A Drug Policy Alliance: Por que os EUA estão desconsiderando plantas como Iboga na luta contra a overdose e o vício?

Escrito por Jag Davies em 1º de março de 2016. Postado no MAPS na mídia
 

Resumo: A Drug Policy Alliance explora pesquisas científicas sobre as possíveis aplicações terapêuticas da ibogaína no tratamento da dependência, investigando como as atuais políticas de proibição nos Estados Unidos estão impedindo o avanço de iniciativas de redução de danos e tratamentos alternativos para o vício. O artigo destaca a pesquisa patrocinada pela MAPS sobre os efeitos a longo prazo do tratamento assistido por ibogaína para o vício no México e na Nova Zelândia. “Não há uma boa razão para que a ibogaína seja tratada como questões criminais - especialmente considerando o consenso moral, político e científico agora difundido de que o uso e a dependência de drogas são melhor tratados como problemas de saúde”, relata Jag Davies da Drug Policy Alliance.
 

Com as taxas de mortes por overdose mais do que duplicando nos EUA desde 2000, precisamos examinar todas as possibilidades possíveis para salvar vidas e reduzir os danos do uso indevido e do vício das drogas.

A iboga, têm sido usada há centenas e milhares de anos em outras partes do mundo e mostra-se promissora como ferramenta no tratamento da dependência. No entanto, a abordagem ultrapassada da guerra contra as drogas dos Estados Unidos está no caminho.

A substância natural, a ibogaína, é derivada da planta iboga, nativa da África Ocidental, onde tem sido usada em rituais de cura e cerimônias de iniciação como parte da religião Bwiti no Gabão por centenas de anos. Desde os anos 1960, tem sido usado para ajudar a tratar pessoas que sofrem de problemas aparentemente intratáveis ​​com o vício. Doses maiores de ibogaína podem eliminar rapidamente os desejos relacionados à substância e reduzir os sintomas de abstinência dos opiáceos.

Como muitas das drogas psicodélicas mais conhecidas - LSD, psilocibina, ayahuasca - a ibogaína tem sido usada como adjuvante à psicoterapia e outras modalidades terapêuticas. A ibogaína, no entanto, raramente é usada como uma droga recreativa, devido à intensidade excessiva e à longa duração de seus efeitos, geralmente com duração de 24 a 48 horas.
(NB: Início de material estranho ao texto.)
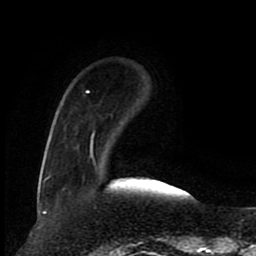
Breast MRI (dynamic contrast-enhanced), one axial slice. Slice 20 of 80 in the series (ordered by position). Cropped to one breast. Dynamic contrast-enhanced series, time point 2 of 8 at this slice position (early post-contrast). 1.5 T. TE 4.2 ms, TR 7 ms. 2 mm slice thickness. 256 × 256 image matrix. Female patient.
Outlined on this slice (semi-automatic segmentation, software-assisted and operator-edited):
- enhancing-tissue mask used for the functional tumour volume (all voxels passing the contrast-enhancement thresholds inside the analysis volume; usually the tumour): box from (x=44, y=90) to (x=94, y=182) px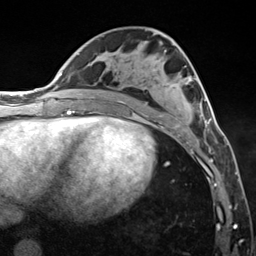
Breast MRI (dynamic contrast-enhanced), one axial slice; cropped to one breast; dynamic contrast-enhanced series, time point 2 of 7 at this slice position (early post-contrast); 3 T; TE 1.8 ms, TR 4.7 ms; 1.3 mm slice thickness; 256 × 256 image matrix, field of view 150 × 150 mm. Female patient.
Structures marked on this image (semi-automatic segmentation, software-assisted and operator-edited):
- enhancing-tissue mask used for the functional tumour volume (all voxels passing the contrast-enhancement thresholds inside the analysis volume; usually the tumour): box from (x=120, y=99) to (x=211, y=149) px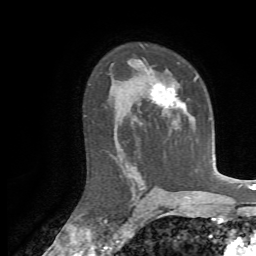
Breast MRI, one axial slice; slice 44 of 72 in the series (ordered by position); cropped to one breast; dynamic contrast-enhanced series, time point 2 of 7 at this slice position (early post-contrast); 1.5 T; TE 4.3 ms, TR 8.7 ms; 2.2 mm slice thickness; 256 × 256 image matrix. Female patient.
Structures marked on this image (semi-automatic segmentation, software-assisted and operator-edited):
- enhancing-tissue mask used for the functional tumour volume (all voxels passing the contrast-enhancement thresholds inside the analysis volume; usually the tumour): box from (x=139, y=60) to (x=197, y=112) px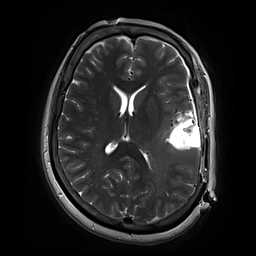
Brain MRI from a brain-tumour surgery series, one axial slice; position 34 of 70 along the scan axis; 2 mm slice thickness; 256 × 256 image matrix, field of view 220 × 220 mm. Case-level facts recorded for this patient, not image findings: histopathology: Glioblastoma; WHO grade: 4; IDH mutation: no; tumour location: Left Temporal.
Annotated regions visible in this slice (outlined manually by an expert reader):
- residual tumour: bounding box (x1, y1, x2, y2) in pixels: (156, 116, 172, 140)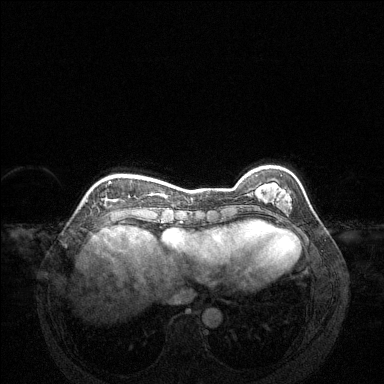
Breast MRI (dynamic contrast-enhanced), one axial slice; slice 37 of 144 in the series (ordered by position); dynamic contrast-enhanced series, time point 2 of 6 at this slice position (early post-contrast); 1.5 T; TE 1.6 ms, TR 4.6 ms; 1.2 mm slice thickness; 384 × 384 image matrix, field of view 360 × 360 mm. Female patient.
Annotated regions visible in this slice (semi-automatic segmentation, software-assisted and operator-edited):
- enhancing-tissue mask used for the functional tumour volume (all voxels passing the contrast-enhancement thresholds inside the analysis volume; usually the tumour): box from (x=109, y=181) to (x=111, y=184) px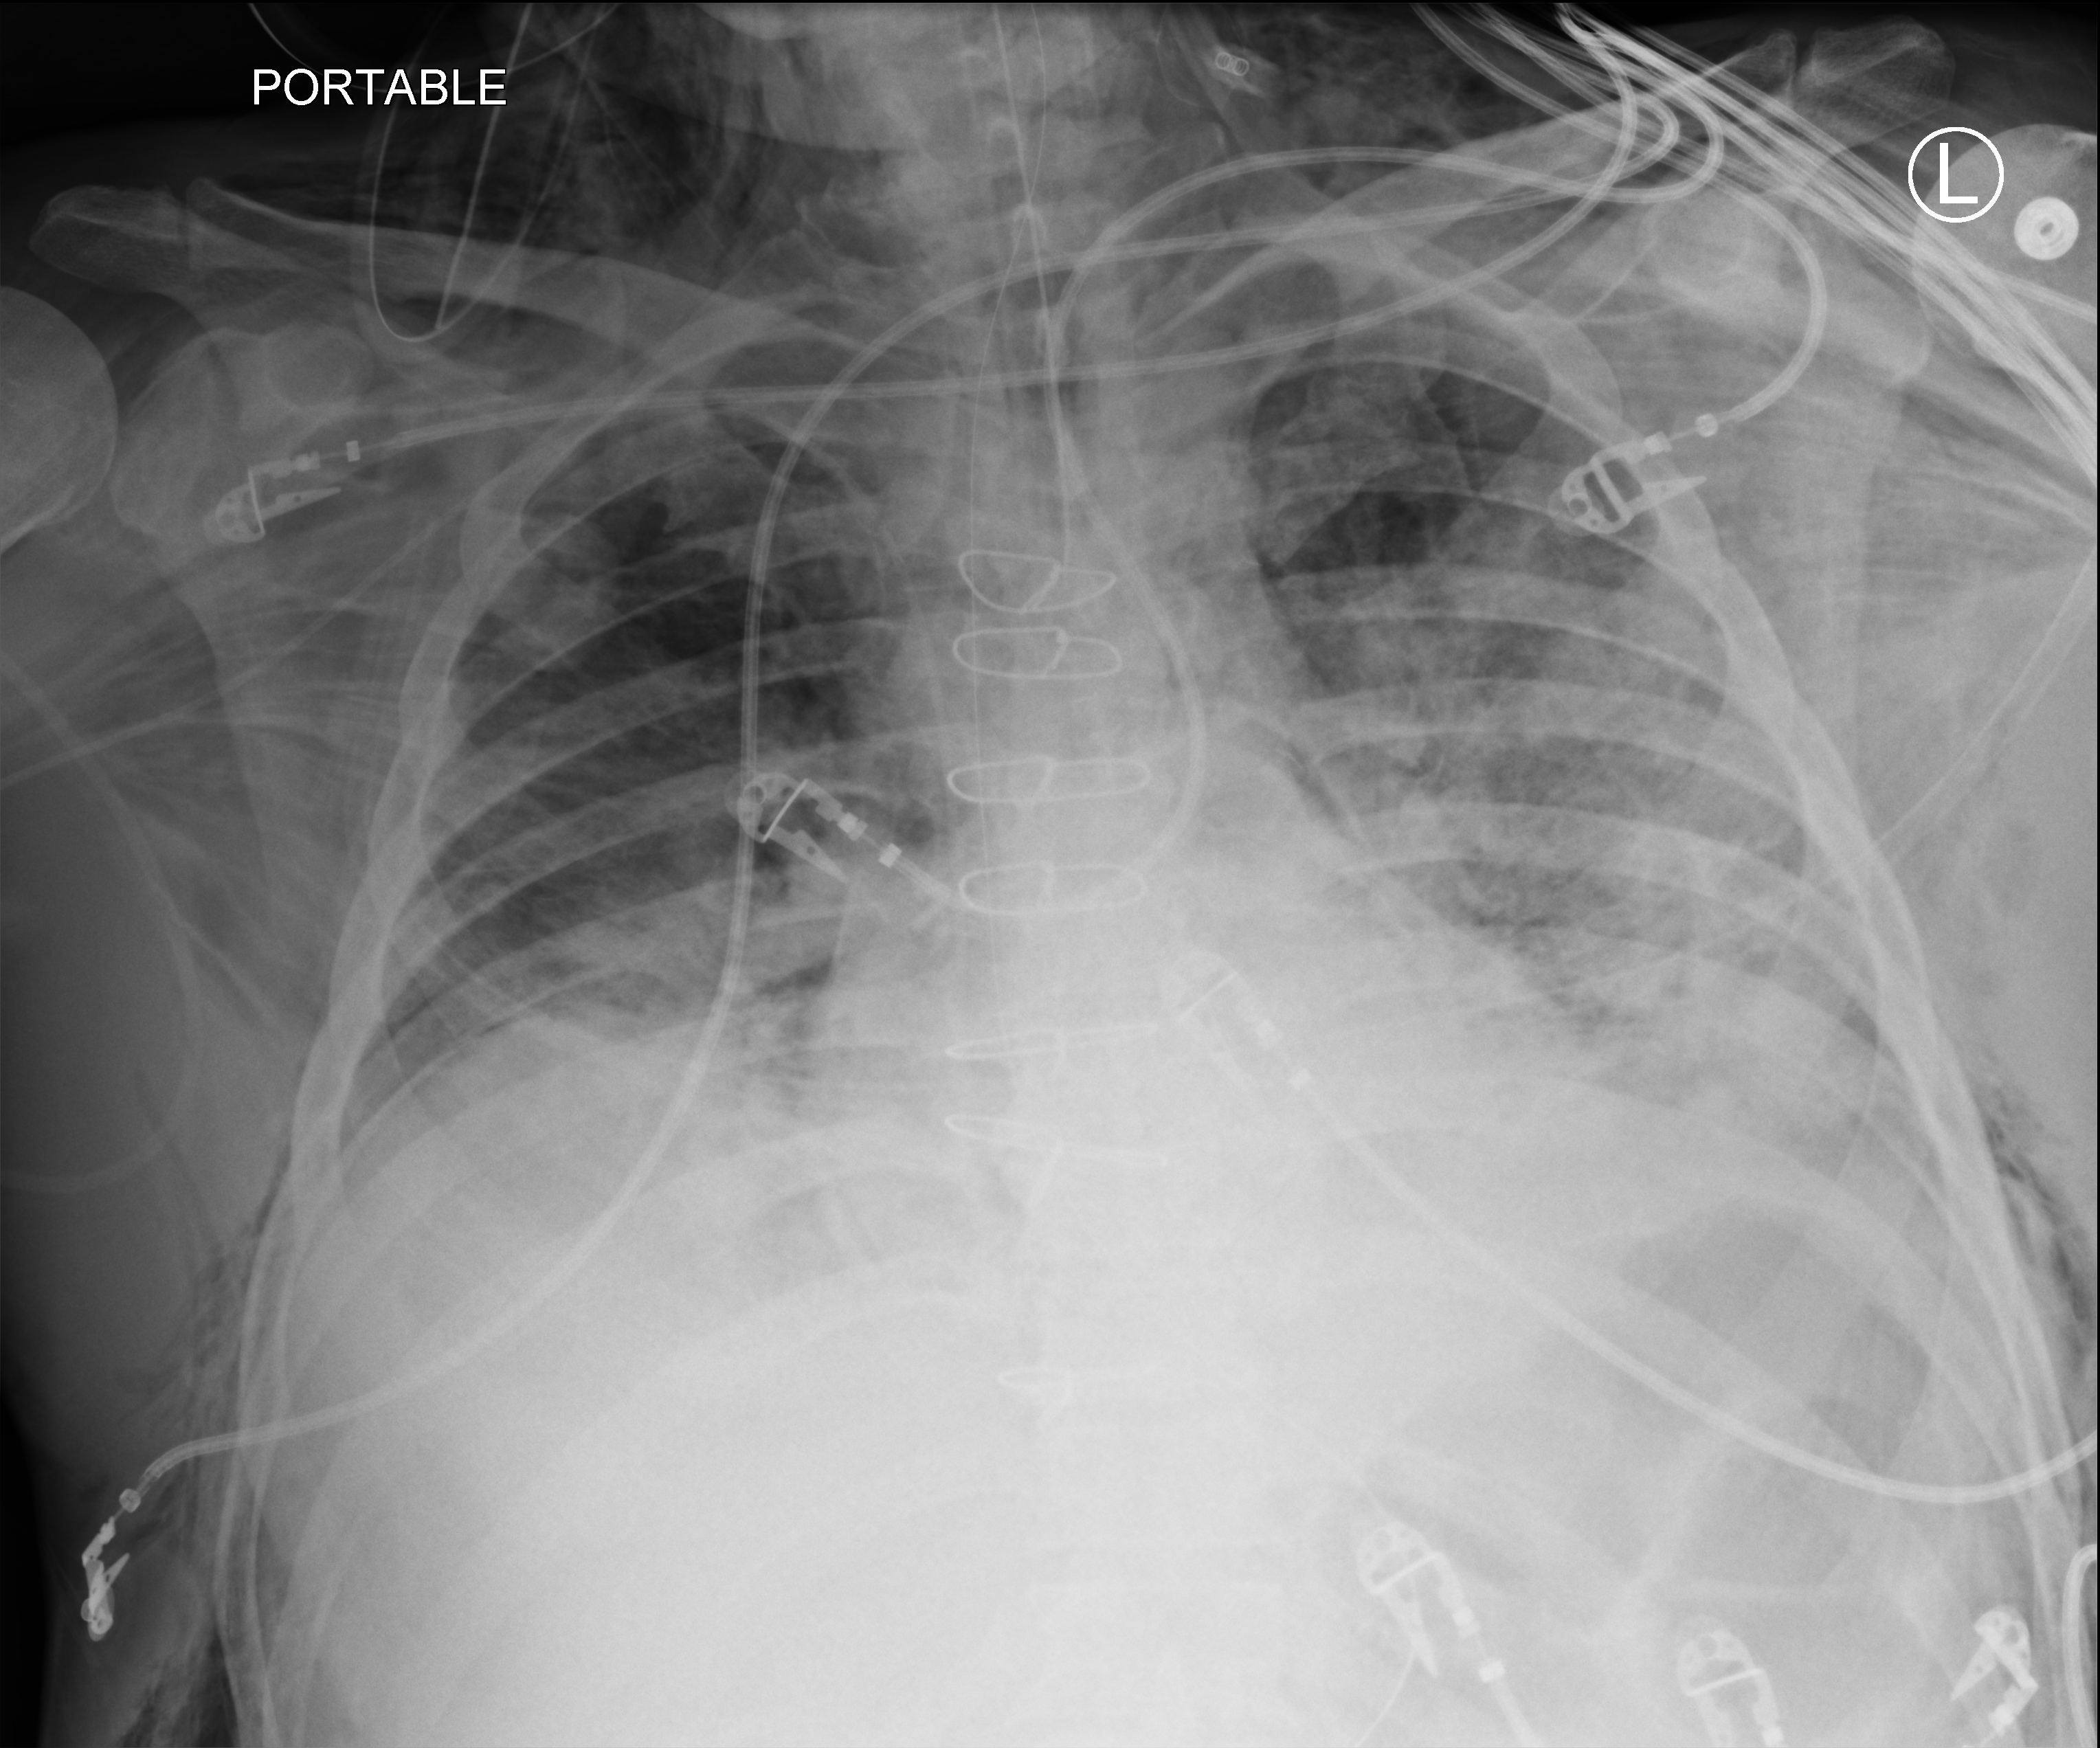
Portable chest radiograph. Male patient hospitalised with COVID-19, age 60–74 years.
Hospital-stay facts (about this admission, not read from this image; timing relative to this image not recorded):
- diabetes (admission record): yes
- length of hospital stay: 44 days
Os EUA são um dos poucos países onde a ibogaína é proibida. Em alguns países, é administrado em hospitais, centros médicos, retiros e práticas terapêuticas privadas. Embora apenas dois governos tenham designado oficialmente a ibogaína como um tratamento médico reconhecido (Nova Zelândia e o estado brasileiro de São Paulo), na maioria dos outros lugares ela permanece não programada. O Gabão, de fato, abraça a iboga e o Bwiti como parte de sua cultura nacional. Uma vez que é classificado como uma droga Schedule I nos EUA, as pessoas que lutam contra o uso problemático de drogas frequentemente procuram provedores de serviços clandestinos ou clínicas internacionais para o tratamento com ibogaína.

Felizmente, há alguns sinais de esperança nos Estados Unidos. Tanto em Vermont como no Estado de Nova York, os legisladores apresentaram projetos de lei para facilitar a pesquisa que avalia a eficácia da ibogaína no tratamento da dependência de heroína e outros opiáceos. Enquanto isso, a MAPS está patrocinando pesquisas avaliando os efeitos a longo prazo do tratamento com ibogaína em pacientes submetidos à terapia em centros de tratamento no México e na Nova Zelândia.

A ibogaína exige diferentes tipos de regulamentação legal, porém sofre o mesmo destino que inúmeras outras plantas medicinais que têm sido usadas por nossos ancestrais há milênios - há pouco incentivo para as empresas farmacêuticas gastarem anos e milhões de dólares em pesquisa clínica para obter aprovação da FDA. Talvez precisemos de algum tipo de novo FDA para drogas recreativas e plantas psicoativas, como a iboga, que ajude as pessoas a evitar drogas mais nocivas e levar vidas mais felizes e produtivas.

Enquanto isso, não há uma boa razão para que a ibogaína seja tratada como questões criminais - especialmente considerando o consenso moral, político e científico agora difundido de que o uso e o vício das drogas são melhor tratados como questões de saúde.